Prof. Coralynn Davis (Bucknell University)

Paper Title:

Collaborative Scholarship and the Politics of Participation in a Project Linking Expressive Arts and Social Change in Mithila

Paper Abstract:

This presentation explores how power has been navigated in a multi-modal, collaborative, participatory research project in Mithila. This project explores the interfaces among women’s evolving expressive arts, shifting gender norms, and cultural preservation in Mithila. It aims to create greater public access to and interest in Mithila art, story, and culture while contributing to local knowledge and capacity-building, strengthening intergenerational exchanges and continuities among women, and engaging local people in the expression of, reflection upon, and potential transformation of social and cultural values and practices. Ultimately, the project entails the creation of three distinct but integrated digital resources, namely 1) a public digital archive of women’s folklore, 2) a participatory documentary film, and 3) a web-based educational resource that draws on the prior two and is designed for use in classrooms and community educational settings for the exploration of the emancipatory potential in critical study of narrative traditions. 

I examine the conception of the project, as well as aspects of its execution on the ground and in the aftermath, reflecting on the development of collaborative and participatory relationships, with a focus on how these relationships have both challenged and reinforced power relations on a range of scales.

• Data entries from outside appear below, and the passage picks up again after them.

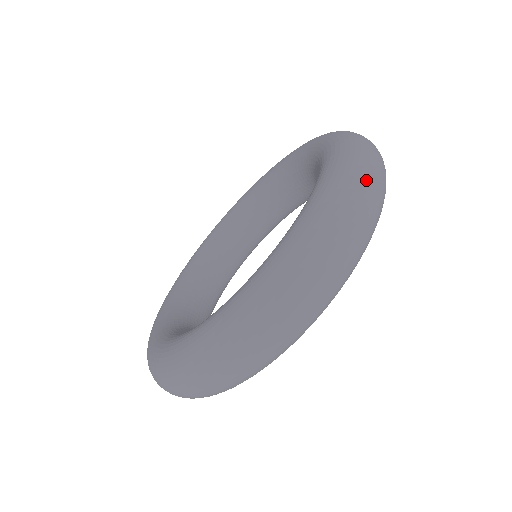
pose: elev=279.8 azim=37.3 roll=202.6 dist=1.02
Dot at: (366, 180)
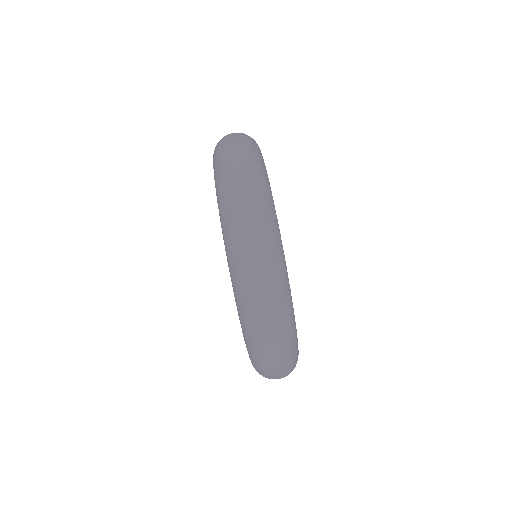
Dot at: (240, 214)
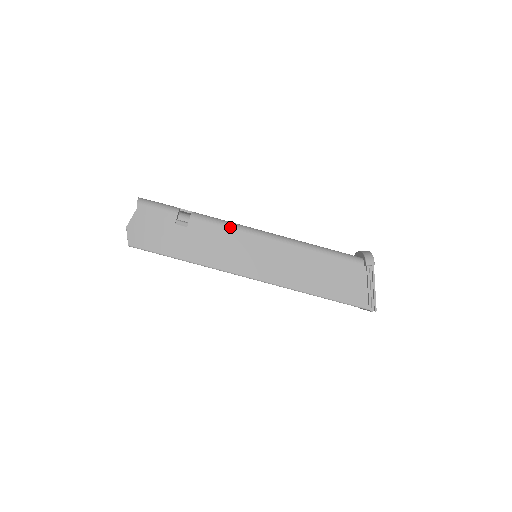
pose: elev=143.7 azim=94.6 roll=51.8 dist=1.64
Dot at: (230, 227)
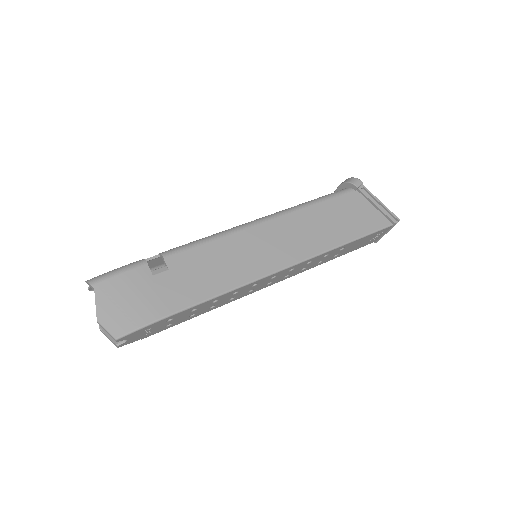
Dot at: (212, 239)
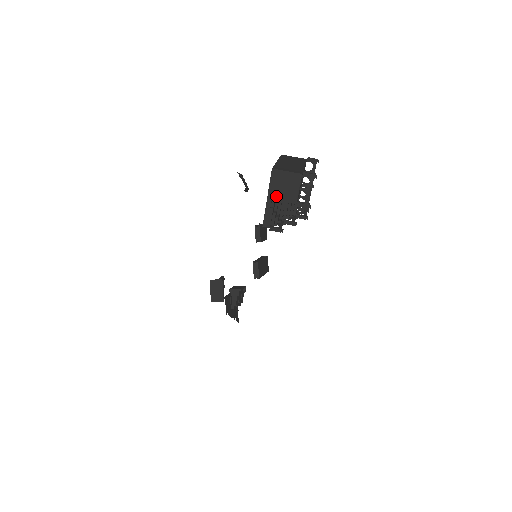
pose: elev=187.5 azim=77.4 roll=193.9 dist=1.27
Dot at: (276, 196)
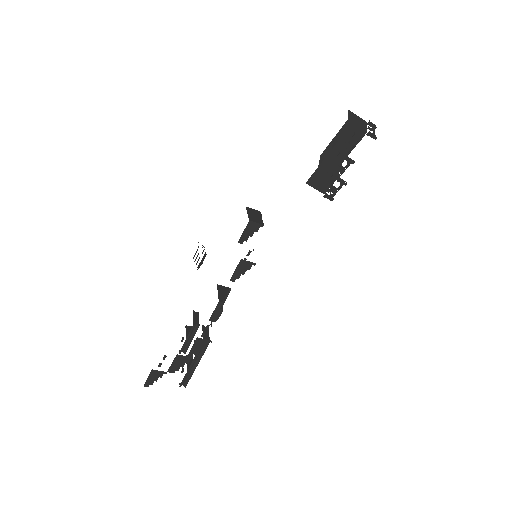
Dot at: (353, 122)
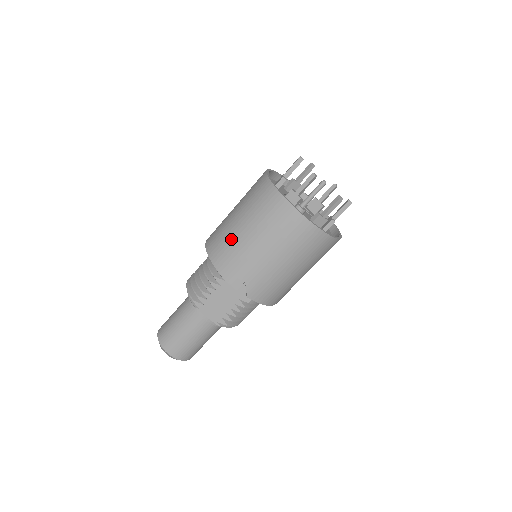
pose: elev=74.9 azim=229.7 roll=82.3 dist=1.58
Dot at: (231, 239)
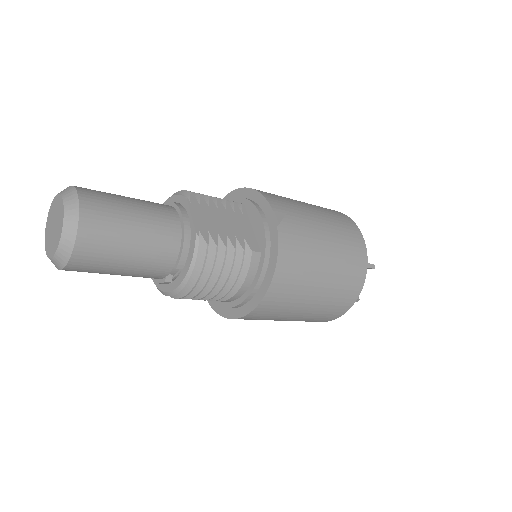
Dot at: occluded
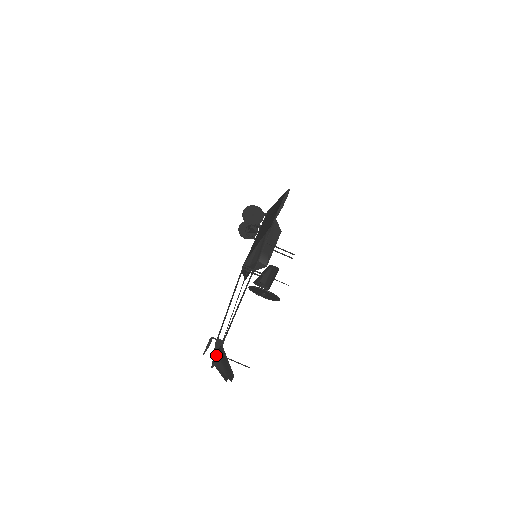
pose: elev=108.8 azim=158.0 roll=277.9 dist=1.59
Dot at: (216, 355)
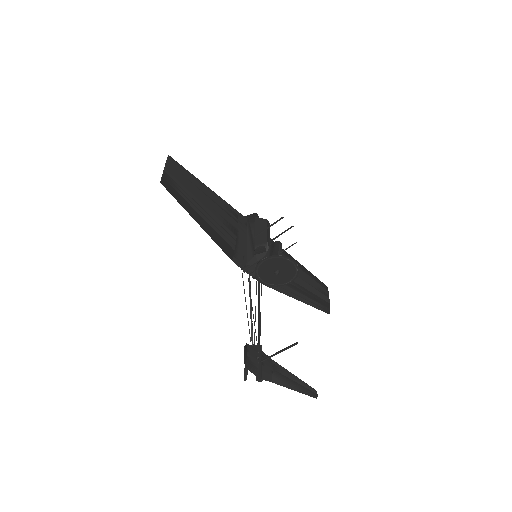
Dot at: occluded
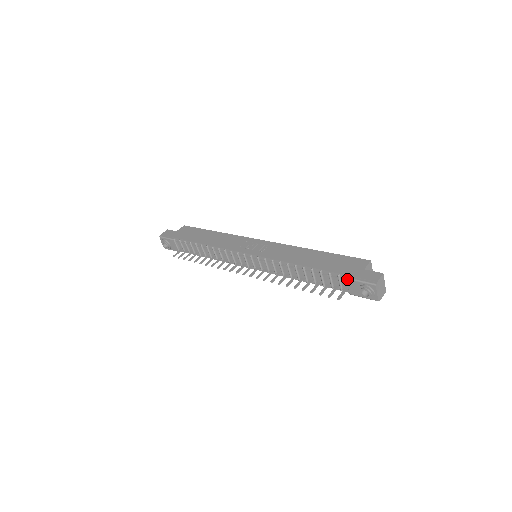
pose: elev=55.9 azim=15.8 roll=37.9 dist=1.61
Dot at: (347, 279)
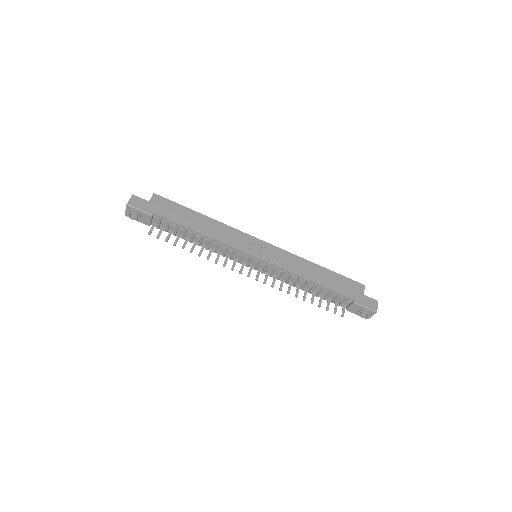
Dot at: (355, 303)
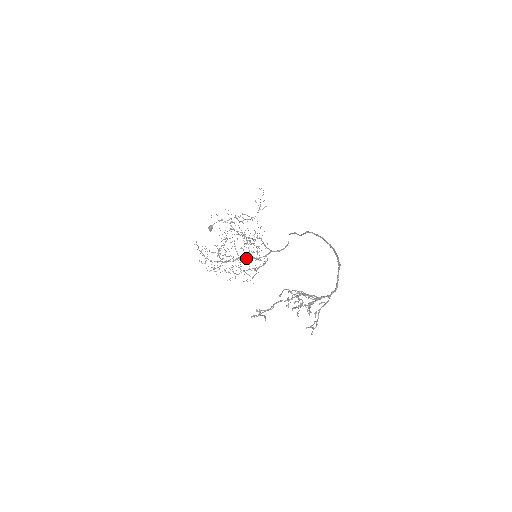
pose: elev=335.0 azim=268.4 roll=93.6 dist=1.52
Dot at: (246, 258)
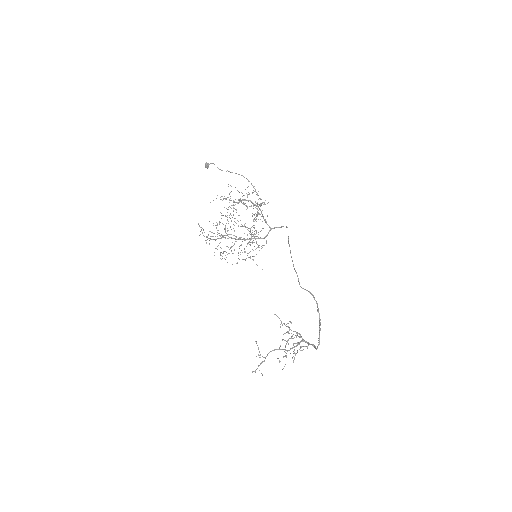
Dot at: occluded
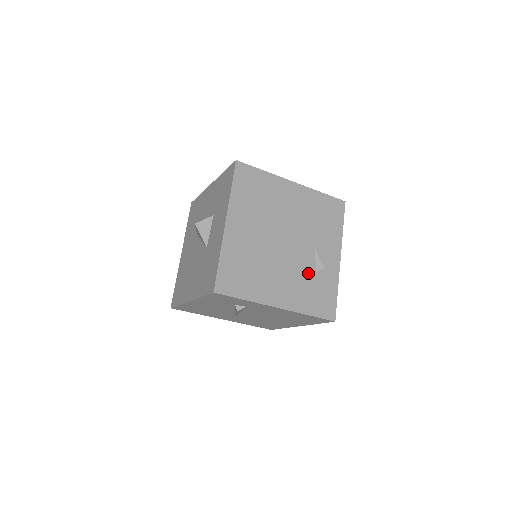
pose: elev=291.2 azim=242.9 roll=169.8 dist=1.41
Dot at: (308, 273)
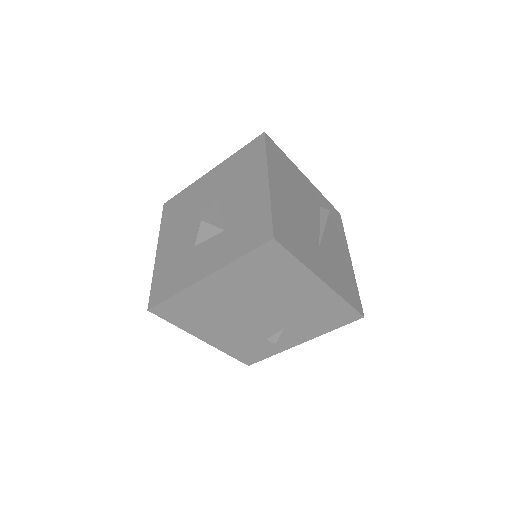
Dot at: (257, 337)
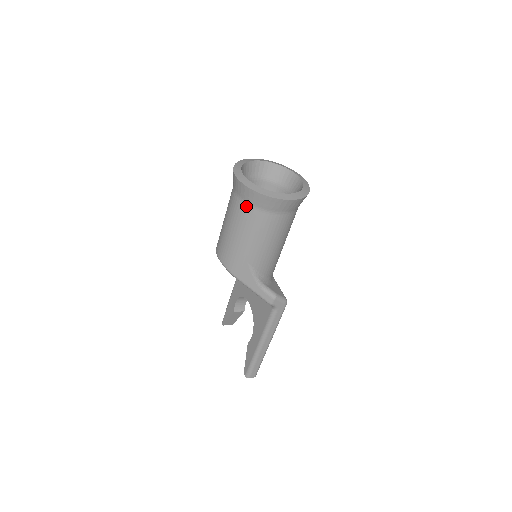
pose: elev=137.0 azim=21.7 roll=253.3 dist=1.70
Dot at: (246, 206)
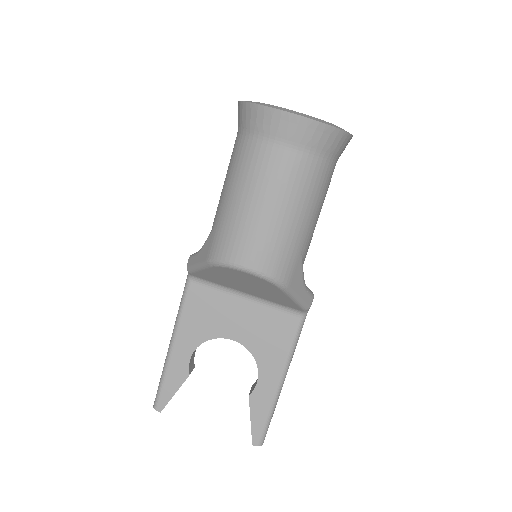
Dot at: (311, 159)
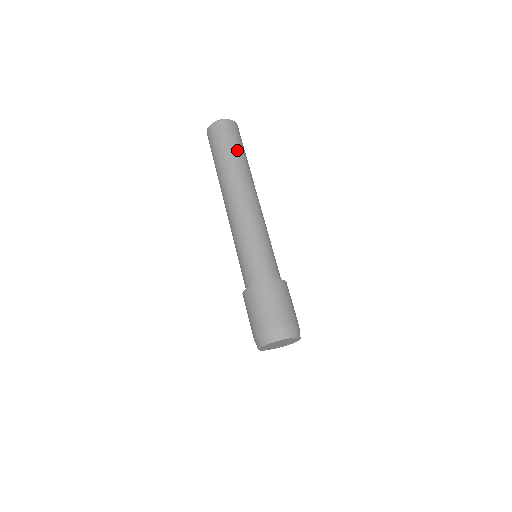
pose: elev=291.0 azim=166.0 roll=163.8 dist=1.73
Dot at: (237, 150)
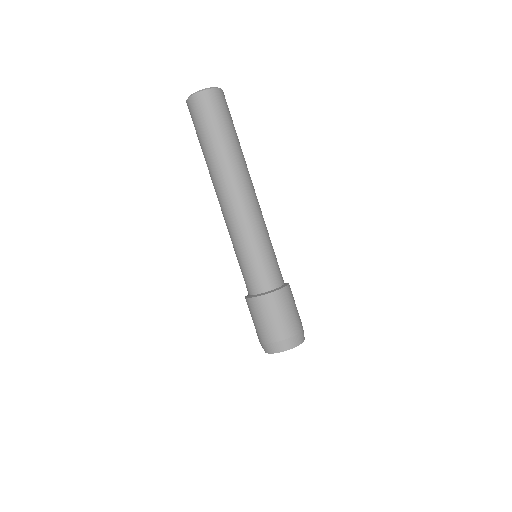
Dot at: (210, 137)
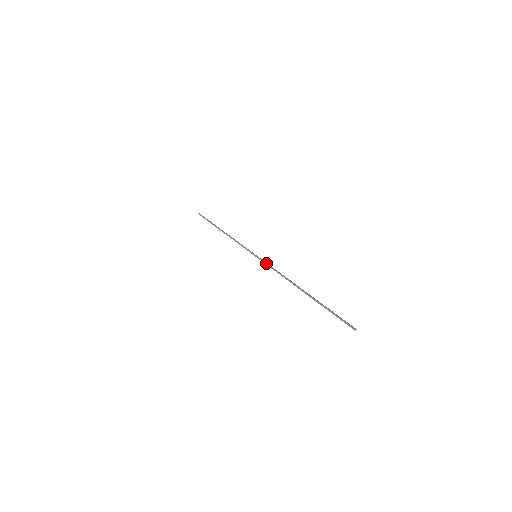
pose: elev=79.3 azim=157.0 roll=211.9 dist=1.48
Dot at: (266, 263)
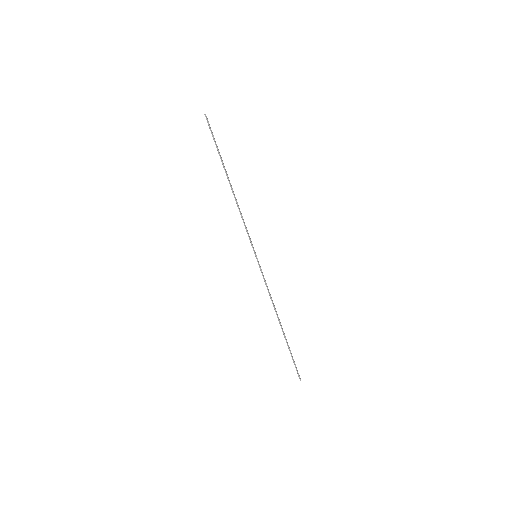
Dot at: (263, 275)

Here adapt a typology of participation developed by Indian economist Bina Agarwal (2001) to examine the quality of relationships among three “core” team members, as well as the larger set of community folk who have participated in the workshopping, enactment and filming of a key women’s festival tale, in addition to interview and storytelling sessions, the creation of painterly depictions, and coordinating and logistical roles in support of the project. I argue that while some reinforcement of existing power dynamics is inevitable, options exist to mitigate and even enact small victories of reversal in those dynamics that may eventuate in longer-term effects.

Participant Bio:

Coralynn V. Davis is Professor of Women’s and Gender Studies and Anthropology, and currently serves as Chair of the Faculty at Bucknell University. An award-winner teacher, Dr. Davis holds a PhD (1999) in Anthropology at the University of Michigan, where she also earned a Graduate Certificate in Women’s Studies (1994). She has held Research Associateships at the Five College Women’s Studies Research Center (2005-2006) and at the Harvard Divinity School Women’s Studies in Religion Program (2008-2009). Her ethnographic research with communities in Nepal and India has been supported by three Fulbright Grants (1994-1995; 2003-2004; 2016-2017).  In addition to having published peer-reviewed articles in journals centered in several disciplines, her book Maithil Women’s Tales: Storytelling on the Nepal-India Border was published by University of Illinois Press in 2014.